You can also use a sturdy chair as a portable balance aid to brace yourself when trying stretches that require equilibrium. For example, by laying your hands flat on the seat, you can stabilize yourself in a standing forward bend. Placing a foot on the seat while grasping the backrest can help you perform a lunge while sparing your knees. Try resting your heel on the seat and with a straight leg bend forward to stretch your hamstrings. You can even sit on the chair and use the backrest to help deepen a spinal twist.

Most of all, Nesbitt stresses that yoga and general stretching remain safe as long as you listen to your body. “Don’t ignore the signals of discomfort,” she advises. “Perhaps the most important aspect of yoga for overweight people lies in an opportunity to reconnect head and body.”

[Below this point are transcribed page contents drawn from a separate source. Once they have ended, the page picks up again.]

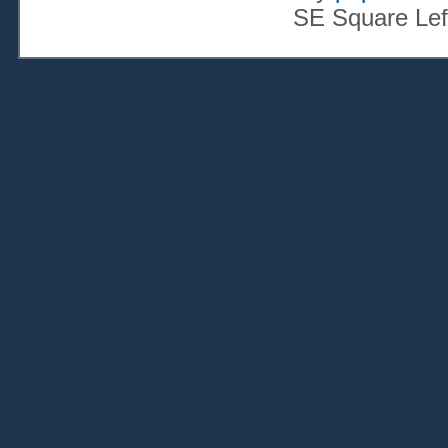
SE Square Lef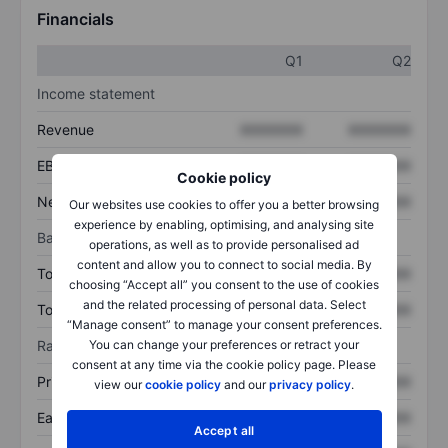
Financials
Q1
Q2
Income statement
Revenue
XXXXXXX
XXXXXXX
EBITDA
XXXXXXX
XXXXXXX
Cookie policy
Net income
XXXXXXX
XXXXXXX
Our websites use cookies to offer you a better browsing
experience by enabling, optimising, and analysing site
Balance sheet
operations, as well as to provide personalised ad
content and allow you to connect to social media. By
Total assets
XXXXXXX
XXXXXXX
choosing “Accept all” you consent to the use of cookies
and the related processing of personal data. Select
Total debt
XXXXXXX
XXXXXXX
“Manage consent” to manage your consent preferences.
You can change your preferences or retract your
Ratios
consent at any time via the cookie policy page. Please
Price/sales
XXXXXXX
XXXXXXX
view our
cookie policy
and our
privacy policy
.
Earnings per share
XXXXXXX
XXXXXXX
Accept all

Most health and fitness experts echo this view. Each body has different needs and limitations, they note, so there’s no exercise prescription that suits everyone. It’s what you can keep doing over time that will yield the greatest benefit. By adjusting your exercise to weight and size, you can avoid injury and enjoy the enduring pleasure of working out for a lifetime.


Fit and Fat

At more than 450 pounds, Rob Caringi (see main story) faced many challenges when he first entered the gym — both physical and psychological. Here’s his advice on overcoming some of the common obstacles and insecurities that confront many overweight people when they first begin to work out:

  • Fitting In: You may feel like you’re the biggest person in the gym, but the truth is that most people don’t care what you look like. Go to the gym in the morning or around lunchtime when people have limited time and are more focused on getting a serious workout than they are on the other people working out around them. Plus, by visiting the gym at the same time every day, you get used to being around the same group of faces.
  • Grab a Partner: Get a gym partner or trainer so that you are accountable to someone and so that you don’t have to go it alone. But make sure he or she is there to help you — you don’t want a distraction or another barrier to overcome.
  • Ask for Help: Consult a professional to make sure you are correctly using the machines. If not, you can end up causing more harm than good or fail to get the full benefit of the exercise. If you are going to make the effort to go to the gym, you might as well do it right and make it count.
  • Man Against Machine: You may find you are too big for some of the machines. Always ask a trainer for advice on working around equipment limitations (seats, handles, etc.) and also about the weight limits of the cardio machines you intend to use.
  • Easy Does It: Don’t take on too much at once. If you overdo it, you can hurt yourself or be in so much pain that you won’t make it back.
  • Have Fun: Everyone who works out on a regular basis has an embarrassing gym story. Sometimes you have to be able to laugh at yourself.